Emotion spilled all over the floor of the Oregon Senate toward the end of Thursday's brief special session. That will happen when the subject is child sex abuse.
The emotion came in part from Senator Bruce Starr, a Hillsoboro Republican, who had pushed a very similar measure in the 2005 session. "Jessica's Law" - another of those measures named for a victim of a horrific crime - is relatively narrow, and easily gets widespread support. It applies to adults who sexually molest children under 12, and requires both a 25-year sentence and lifetime monitoring, since so many such offenders are compulsive re-offenders.
House Bill 3507 passed the House in 2005 and quickly got the support of most senators, but became snared in the Senate-House cross-battles over legislation, and died at session's end. Hardly anyone felt good about that, and when Governor Ted Kulongoski ordered up a special session, Senate President Peter Courtney pushed through inclusion of Jessica's.

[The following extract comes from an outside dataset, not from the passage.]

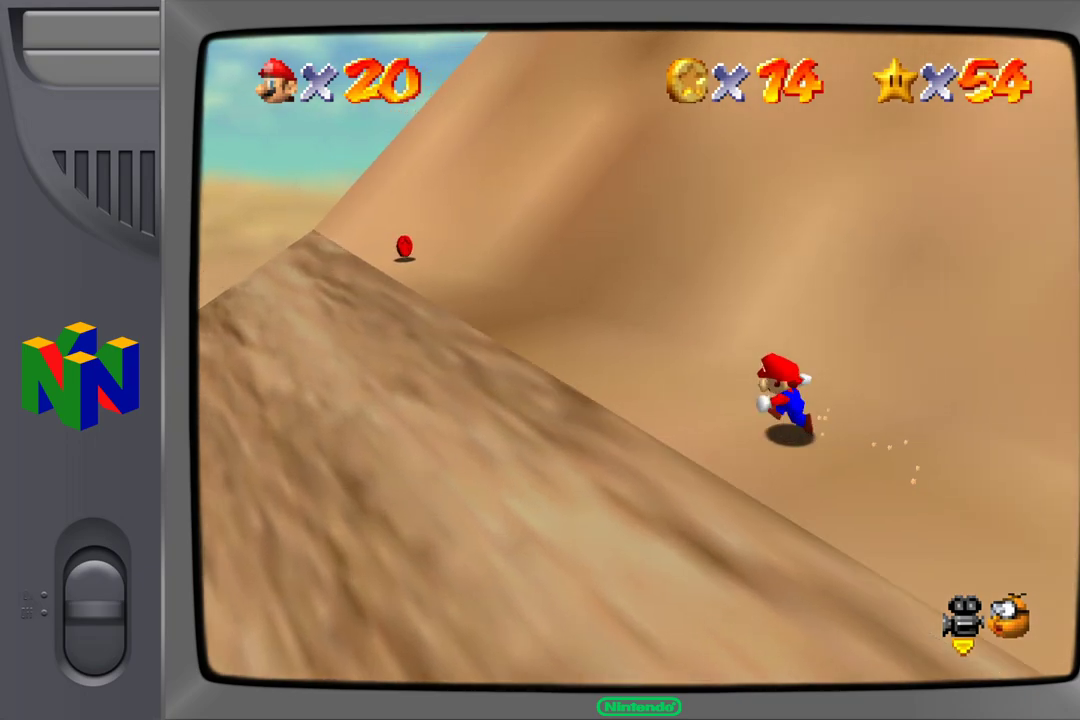
{"dt_ms": 500, "buttons": [], "left_stick": "up-left", "events": [[267, "left_stick", "up-left"]]}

In the meantime, it had become the subject of a major initiative campaign which seemed likely to get it on the ballot and to pass it; Starr was much involved with that as well. And he talked at length Thursday, sometimes in circular fashion. But he sounded a grateful note Thursday - he might have understandably felt undercut at this point - as the proposal approached its final passage (30-0) in the Senate.
A rather different note came from another bill supporter, Eugene Democrat Vicki Walker.

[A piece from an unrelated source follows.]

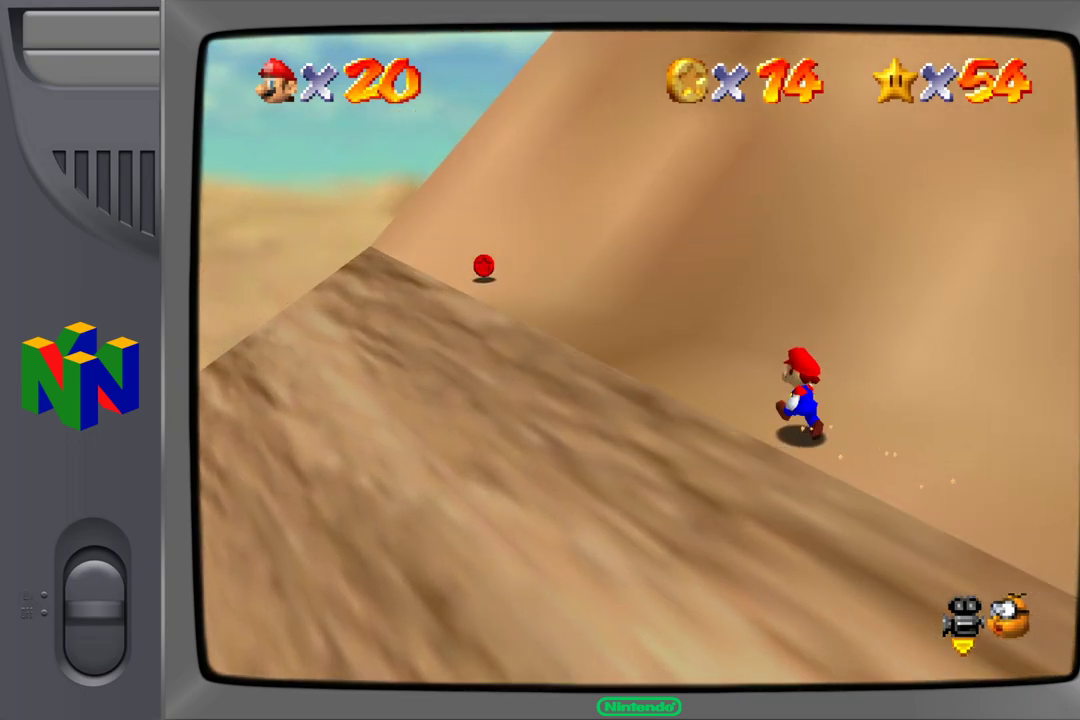
{"dt_ms": 500, "buttons": [], "left_stick": "up-left", "events": []}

Her story was personal. She started out withthe blunt statement, "I was raped when I was five years old," and went on from there through experiences that went on more than a decade. She warned that most child sex abusers are family, neighbors or friends of the family, and cited personal experience to back that up.
You could see the senators squirming as they listened (she acknowledged the discomfort in the room as she was speaking), but the unease came not only from her personal story, harrowing as it was, but also from her legislative point: That crafting legislation which reaches into families, which aims at holding families together while also protecting children, is a tough thing to do. She and other senators are at work on it, she noted, and noted as well that the effort has drawn concern from a range of quarters. And that battle, she suggested, hasn't even properly begun.
"I'm sorry this offended some of your sensibilities," she said near the end. That sounded almost like a warning: If she's re-elected and back in the chamber in January, that offense may continue.